Гонза Ванек остановился. Вглядывается в товарищей. — Почему именно на каторгу? Кто говорит о каторге?

— Кто ж, как не ты, Гонза, — звучит дружно.

Вся группа шахтеров словно ощетинилась. Кричат один громче другого, и каждый подливает масла в огонь.

— Идем на Энгерт… А что на шахте?.. Каторга-венгерские ополченцы… военная команда… капиталистическая тирания… изнурительная работа… голод… немножко жидкой бурды… полусгнившая картошка… ни куска хлеба на завтрак… окрики… ругательства… аресты. Вот до чего мы доработались. Лучше обо всем этом не думать и не замечать.

Ванек защищается:

— Кто говорит и где написано, что так должно продолжаться вечно?

— А как ты хочешь это изменить? — сердито спрашивают шахтеры.

— Как? — горячится Гонза. — Кто может нынче задавать такие идиотские вопросы? Нужно рассмотреть все в правильном свете и как следует взяться за дело. Так же, как кое-где уже взялись и прояснили. И тогда пойдет!

Товарищи все-таки продолжают возражать:

— Не дури, Гонза! При чем тут свет? Мерзость, что сегодня творится в Кладно, видна вполне и без особого света. Да, да, к чему видеть еще больше? Всюду одно свинство… Чудесных дел мы в Кладно дождались! Скоро все Кладно превратится в сплошную бордель…

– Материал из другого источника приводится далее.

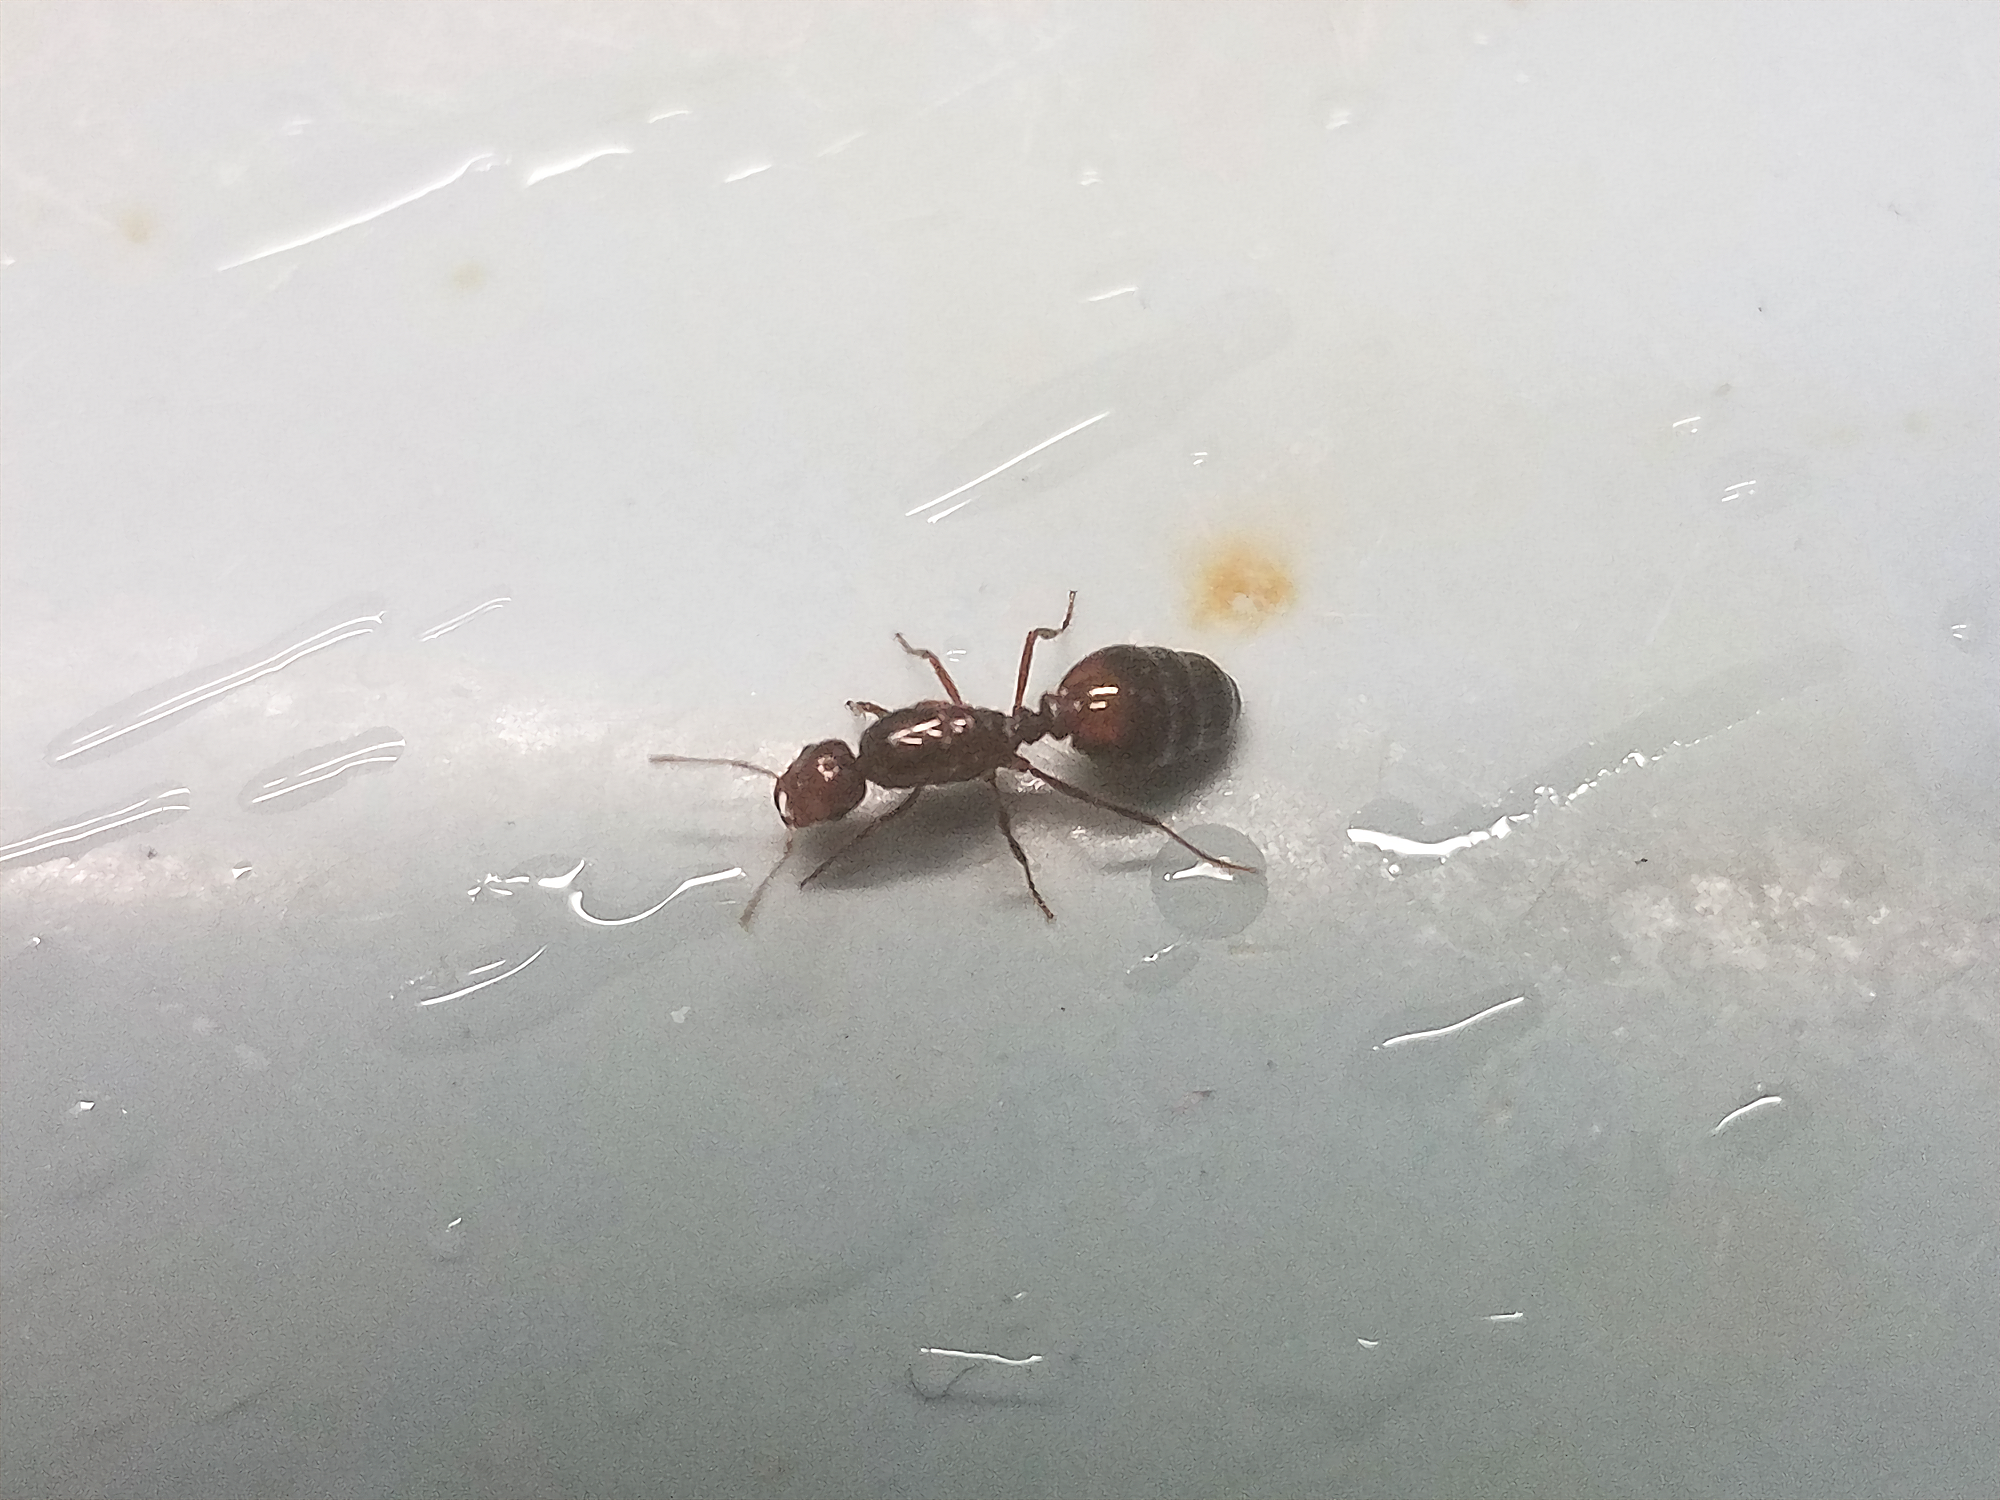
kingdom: Animalia
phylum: Arthropoda
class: Insecta
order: Hymenoptera
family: Formicidae
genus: Solenopsis
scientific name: Solenopsis invicta
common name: Red imported fire ant
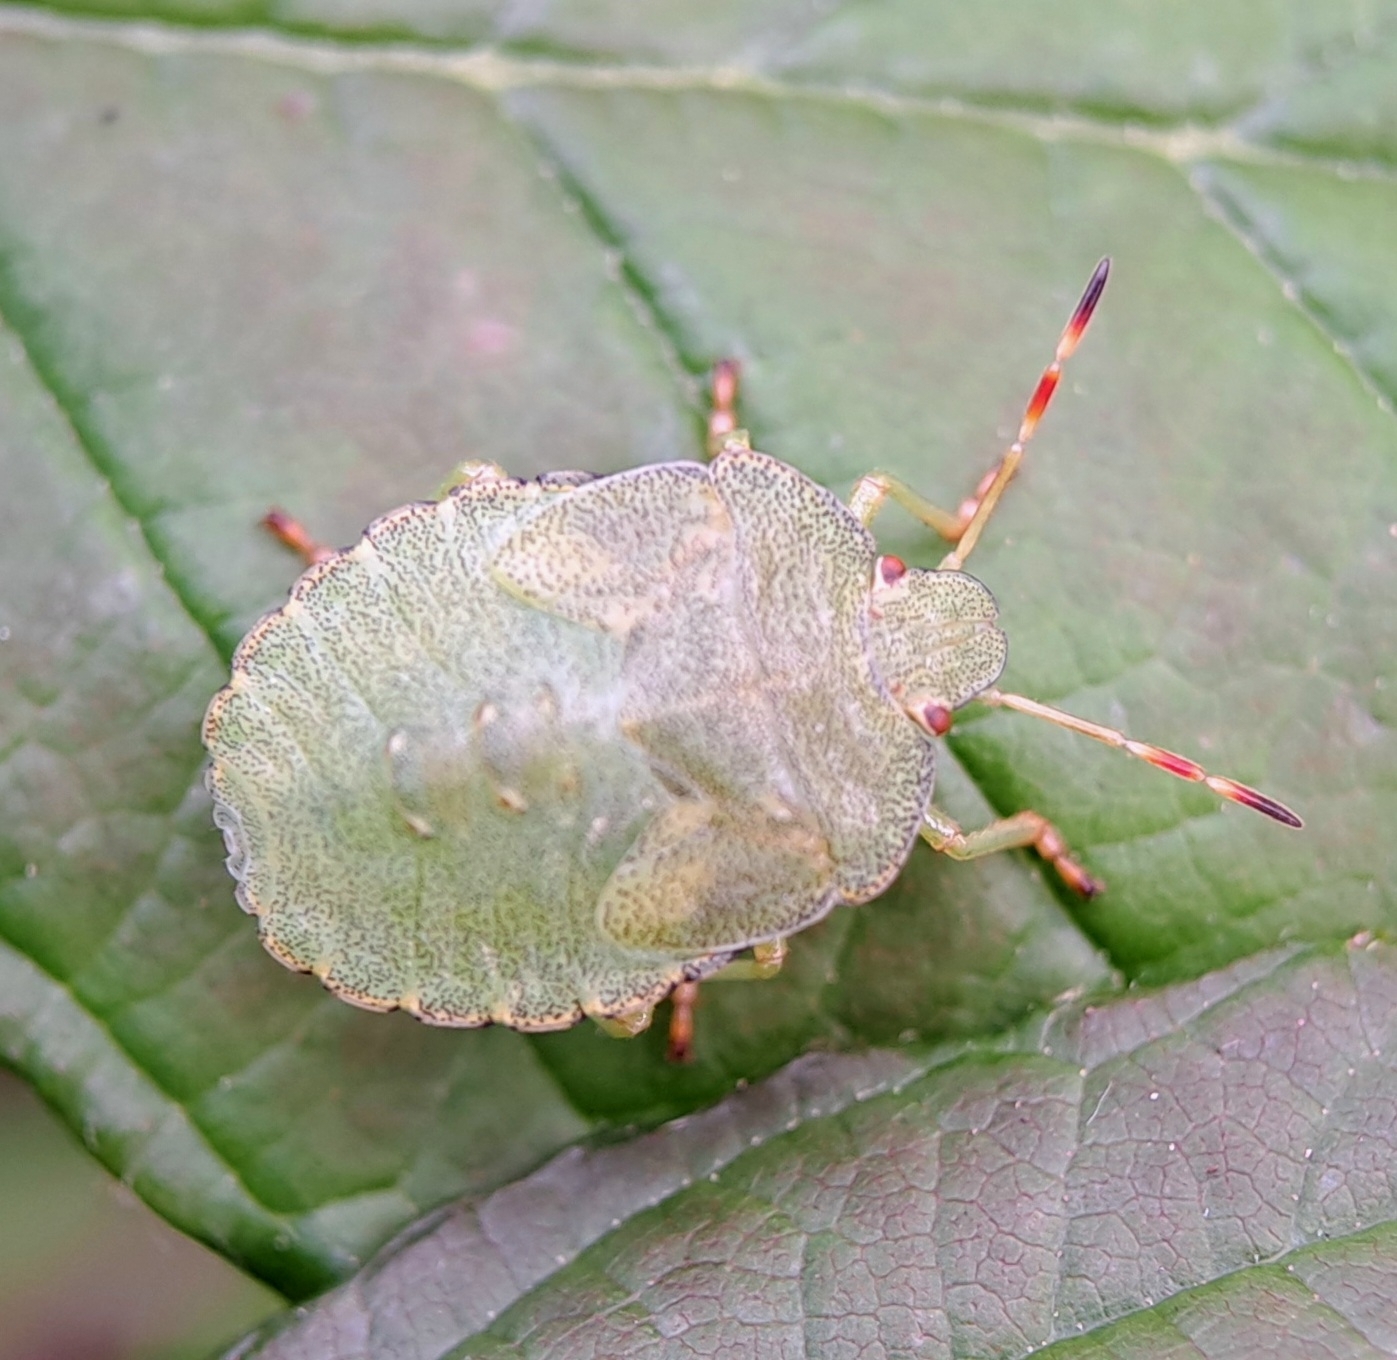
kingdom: Animalia
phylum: Arthropoda
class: Insecta
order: Hemiptera
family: Pentatomidae
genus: Palomena
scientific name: Palomena prasina
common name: Green shieldbug
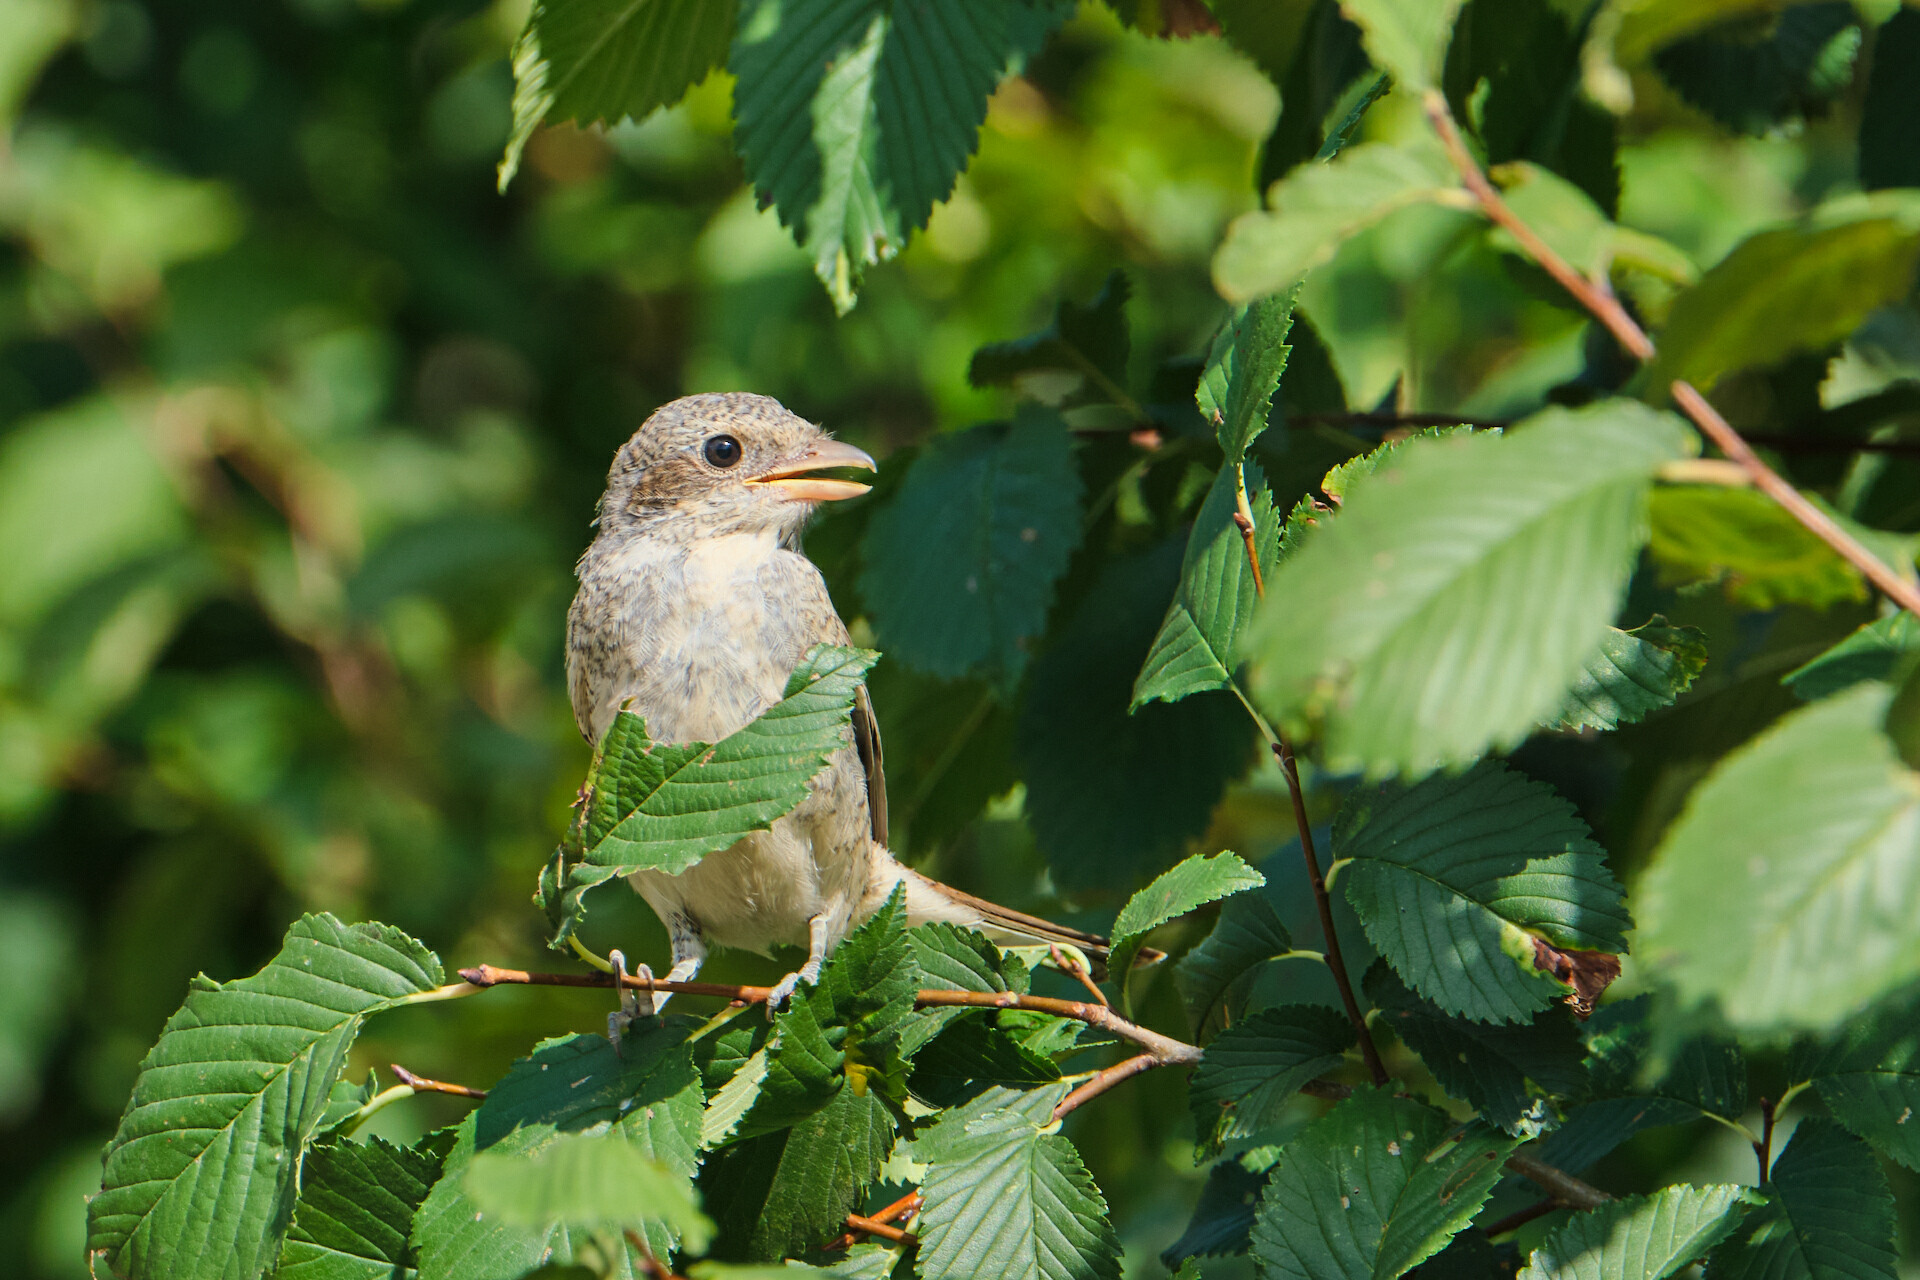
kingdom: Animalia
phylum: Chordata
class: Aves
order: Passeriformes
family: Laniidae
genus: Lanius
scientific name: Lanius collurio
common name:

К Ванеку поближе протискивается малорослый, сутулый, кривоногий мужчина. Он возбужден, машет кулаками и тычет их под нос Ванеку, смеется истерически и кричит:

— Свет? Чихал я на него. Чтобы гром этот свет разразил! Не будь твоего света, я спокойно бы жил. Мне не пришлось бы сегодня грызть себя и волноваться. Свет, свет… скажи еще раз, и я заткну тебе глотку, это верно, как то, что меня зовут Мудра и что я не обидел бы и цыпленка.

— Да ну тебя к чорту, чего ты расходился? Что я тебе сделал? — удивляется Ванек.

— Что ты мне сделал? Вы слышите, товарищи? — обращается кривоногий к остальным шахтерам. — Дразнит меня всю дорогу, а теперь спрашивает, что он мне сделал? — Заметив любопытные взоры, обращенные на него, кривоногий в самый разгар речи осекается.

— Что вы на меня глаза пялите? — обращается он к товарищам, будто вспомнив что-то, машет рукой и продолжает:

— А чорт возьми! Я вам расскажу. Вот уже сколько дней это меня душит, грызет. Пускай, значит, выходит все наружу! Когда человека вырвет, ему становится легче. Это было на прошлой неделе. Я работал в вечерней смене. Прихожу ночью после смены домой. Сами знаете, как это бывает. Человек измотан. Пожрать ничего порядочного нет. Пару сухих картошек вытащишь из духовки и проглотишь. К чему светить, когда в керосине такая нужда? Ложись и дрыхни. Когда спишь, по крайней мере, ни о чем не думаешь и ничего не знаешь. Другие тоже хотят спать. Зачем будить жену? Бедняжка за целый день до чортиков набегается. Провизию все добывает. А если бы не бегала, так и совсем жрать было бы нечего. Есть тут у меня еще постоялец. Чорт его принес. Какой-то инженеришка с завода, чистокровный немец. В задней-то каморке кровать пустовала. Если прихожу ночью после смены, ложусь на кухне. Лишний золотой всегда пригодится. По крайней мере за домик, что мы себе в Габеше перед войной построили, скорее расплатимся. Вы знаете, как нынче тяжело сэкономить, когда эти негодяи аграрии[1] за каждый кусок жратвы с бедняка чуть рубашку не снимают. Все было бы, значит, в порядке. Вернее, могло бы быть в порядке. Не будь только этого дурацкого света. Тьфу!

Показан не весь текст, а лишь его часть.